Before posting the book review, I want to share a couple of inspirational items that a friend sent me.


“Faith is taking the first step even when you don’t see the whole staircase.” Martin Luther King Jr.

Oh, how true that is. The unknown can be so scary, but we never get past where we are, figuratively and literally, if we don’t move a foot forward.

Cheering you on!!

This second offering came with a headline:

Stop remembering what God forgot.

Then there was a short reflection:

Despite God’s forgiveness, we are prone to obsess about every bad or even questionable decision we have made in the past. We cannot change our past mistakes and there is little value in obsessing about them. Things done cannot be undone, and yet, we sometimes find it hard to let go of our guilt, allowing our past sins to become the major focus of our lives. They loom as an enemy difficult to conquer, becoming a great weight that occupies our deepest thoughts.

What a great lesson!

Letting go of anything negative in our past is sooooo hard, but also sooooo freeing when we are able to. That doesn’t just mean anything we might consider a sin, but also applies to a lot of other junk we carry around that weighs our spirits down.

If we’ve been wronged, we have a hard time forgiving the person who dared to do that to us, but peace of mind will never come until we can forgive and then let it go.

I know. Easier said than done. But when I finally did after a major “wrong.” it was a huge relief.

Try it. You might like it. 🙂

Now the Review

Lisa Wingate
Ballantine Books
June 2024 – 349 pgs
ISBN: 0593726502

Story Synopsis:

Oklahoma, 1909. Eleven-year-old Olive Augusta Radley knows that her stepfather doesn’t have good intentions toward the two Choctaw girls boarded in their home as wards. When the older girl disappears, Ollie flees to the woods, taking six-year-old Nessa with her.

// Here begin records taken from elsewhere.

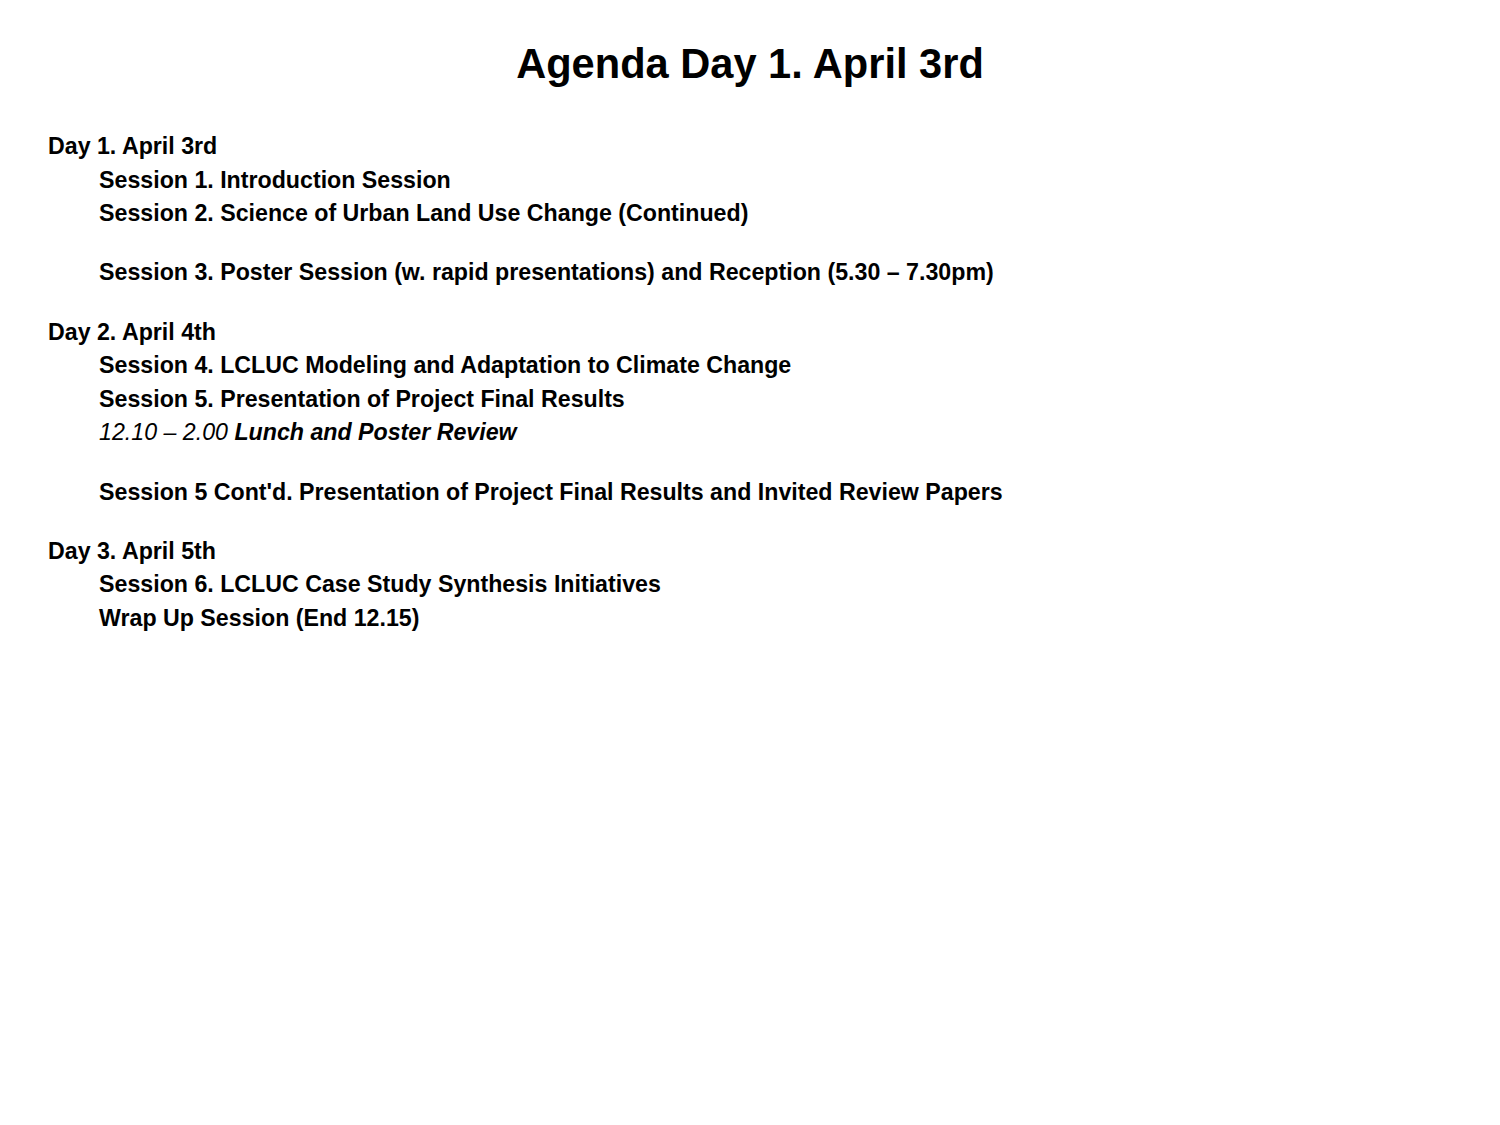Agenda Day 1. April 3rd
Day 1. April 3rd
Session 1. Introduction Session
Session 2. Science of Urban Land Use Change (Continued)
Session 3. Poster Session (w. rapid presentations) and Reception (5.30 – 7.30pm)
Day 2. April 4th
Session 4. LCLUC Modeling and Adaptation to Climate Change
Session 5. Presentation of Project Final Results
12.10 – 2.00 Lunch and Poster Review
Session 5 Cont'd. Presentation of Project Final Results and Invited Review Papers
Day 3. April 5th
Session 6. LCLUC Case Study Synthesis Initiatives
Wrap Up Session (End 12.15)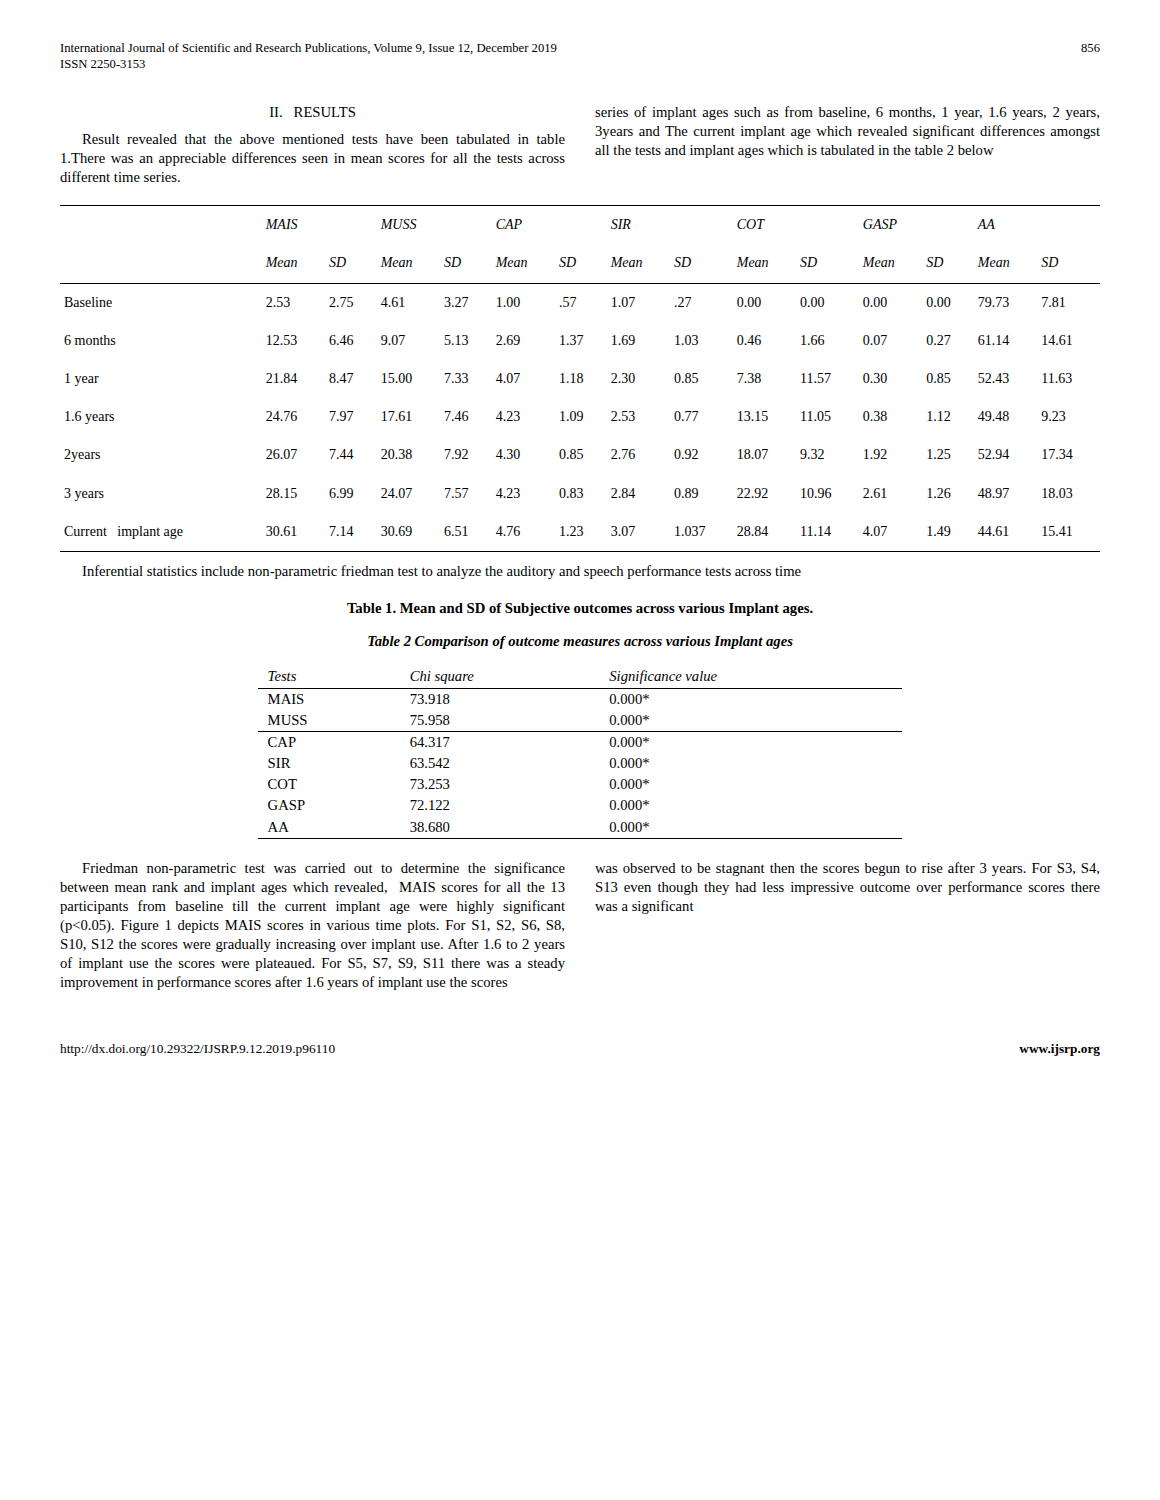International Journal of Scientific and Research Publications, Volume 9, Issue 12, December 2019
ISSN 2250-3153
856
II. RESULTS
Result revealed that the above mentioned tests have been tabulated in table 1.There was an appreciable differences seen in mean scores for all the tests across different time series.
series of implant ages such as from baseline, 6 months, 1 year, 1.6 years, 2 years, 3years and The current implant age which revealed significant differences amongst all the tests and implant ages which is tabulated in the table 2 below
| | MAIS | MUSS | CAP | SIR | COT | GASP | AA |
| --- | --- | --- | --- | --- | --- | --- | --- |
| | Mean | SD | Mean | SD | Mean | SD | Mean | SD | Mean | SD | Mean | SD | Mean | SD |
| Baseline | 2.53 | 2.75 | 4.61 | 3.27 | 1.00 | .57 | 1.07 | .27 | 0.00 | 0.00 | 0.00 | 0.00 | 79.73 | 7.81 |
| 6 months | 12.53 | 6.46 | 9.07 | 5.13 | 2.69 | 1.37 | 1.69 | 1.03 | 0.46 | 1.66 | 0.07 | 0.27 | 61.14 | 14.61 |
| 1 year | 21.84 | 8.47 | 15.00 | 7.33 | 4.07 | 1.18 | 2.30 | 0.85 | 7.38 | 11.57 | 0.30 | 0.85 | 52.43 | 11.63 |
| 1.6 years | 24.76 | 7.97 | 17.61 | 7.46 | 4.23 | 1.09 | 2.53 | 0.77 | 13.15 | 11.05 | 0.38 | 1.12 | 49.48 | 9.23 |
| 2years | 26.07 | 7.44 | 20.38 | 7.92 | 4.30 | 0.85 | 2.76 | 0.92 | 18.07 | 9.32 | 1.92 | 1.25 | 52.94 | 17.34 |
| 3 years | 28.15 | 6.99 | 24.07 | 7.57 | 4.23 | 0.83 | 2.84 | 0.89 | 22.92 | 10.96 | 2.61 | 1.26 | 48.97 | 18.03 |
| Current implant age | 30.61 | 7.14 | 30.69 | 6.51 | 4.76 | 1.23 | 3.07 | 1.037 | 28.84 | 11.14 | 4.07 | 1.49 | 44.61 | 15.41 |
Inferential statistics include non-parametric friedman test to analyze the auditory and speech performance tests across time
Table 1. Mean and SD of Subjective outcomes across various Implant ages.
Table 2 Comparison of outcome measures across various Implant ages
| Tests | Chi square | Significance value |
| --- | --- | --- |
| MAIS | 73.918 | 0.000* |
| MUSS | 75.958 | 0.000* |
| CAP | 64.317 | 0.000* |
| SIR | 63.542 | 0.000* |
| COT | 73.253 | 0.000* |
| GASP | 72.122 | 0.000* |
| AA | 38.680 | 0.000* |
Friedman non-parametric test was carried out to determine the significance between mean rank and implant ages which revealed, MAIS scores for all the 13 participants from baseline till the current implant age were highly significant (p<0.05). Figure 1 depicts MAIS scores in various time plots. For S1, S2, S6, S8, S10, S12 the scores were gradually increasing over implant use. After 1.6 to 2 years of implant use the scores were plateaued. For S5, S7, S9, S11 there was a steady improvement in performance scores after 1.6 years of implant use the scores
was observed to be stagnant then the scores begun to rise after 3 years. For S3, S4, S13 even though they had less impressive outcome over performance scores there was a significant
http://dx.doi.org/10.29322/IJSRP.9.12.2019.p96110
www.ijsrp.org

Together they begin a perilous journey to the remote Winding Stair Mountains, the notorious territory of outlaws, treasure hunters, and desperate men. Along the way, Ollie and Nessa form an unlikely band with others like themselves, struggling to stay one step ahead of those who seek to exploit them . . . or worse.

Oklahoma, 1990. Law enforcement ranger Valerie Boren-Odell arrives at newly minted Horsethief Trail National Park seeking a quiet place to balance a career and single parenthood. But no sooner has Valerie reported for duty than she’s faced with local controversy over the park’s opening, a teenage hiker gone missing from one of the trails, and the long-hidden burial site of three children unearthed in a cave. Val’s quest for the truth wins an ally among the neighboring Choctaw Tribal Police but soon collides with old secrets and the tragic and deadly history of the land itself.


This engaging story is told in alternating chapters from Ollie to Valerie, and the reader can recognize what these characters have in common, even separated by so many years. They are both determined to make their lives better, and I loved the resilience and cleverness of Ollie as she strove to make a community with the other children that joined her in “Shelterwood.”

Valerie had to use the same kind of grit and determination to prove herself in a male-dominated workforce and solve the mystery of the bones found in the cave as well as the mysterious “accident” one of the rangers had on the mountain. She also had challenges as a single mother, and I loved her little boy, Charlie. What a fun character.

It was a pleasure to read about a female National Park Ranger, as I’d always harbored a secret desire to work in that field, probably because I love the outdoors and like to do good. I also liked the subplot of a relationship with the Tribal Policeman, Curtis, that starts as a friendship based on mutual respect. Then an attraction becomes evident, and they let develop at it’s own pace without any physical intimacy. That fit the story perfectly, keeping more of the focus on the work they were doing.

The book is well researched, and the author note at the end, as well as the extensive bibliography, are a boon for folks who might want to delve deeper into a subject that is rarely taught in history books. Kudos to the author for bringing to light this horrible slice of Oklahoma history, even though some of the information in the narrative tended to slow the story a bit in the middle. There is some repeat of facts and information in the body of the story that could’ve been cut.

Still, I enjoyed the story a great deal and highly recommend it to readers of all ages from middle school up.

I thank the publisher and NetGalley for providing an ARC prior to publication.

Shelterwood BUY LINK

That’s all from me for today folks. I hope your week ahead is productive and fun. Be safe. Be happy. And if you live where it is boiling hot, stay cool as best you can.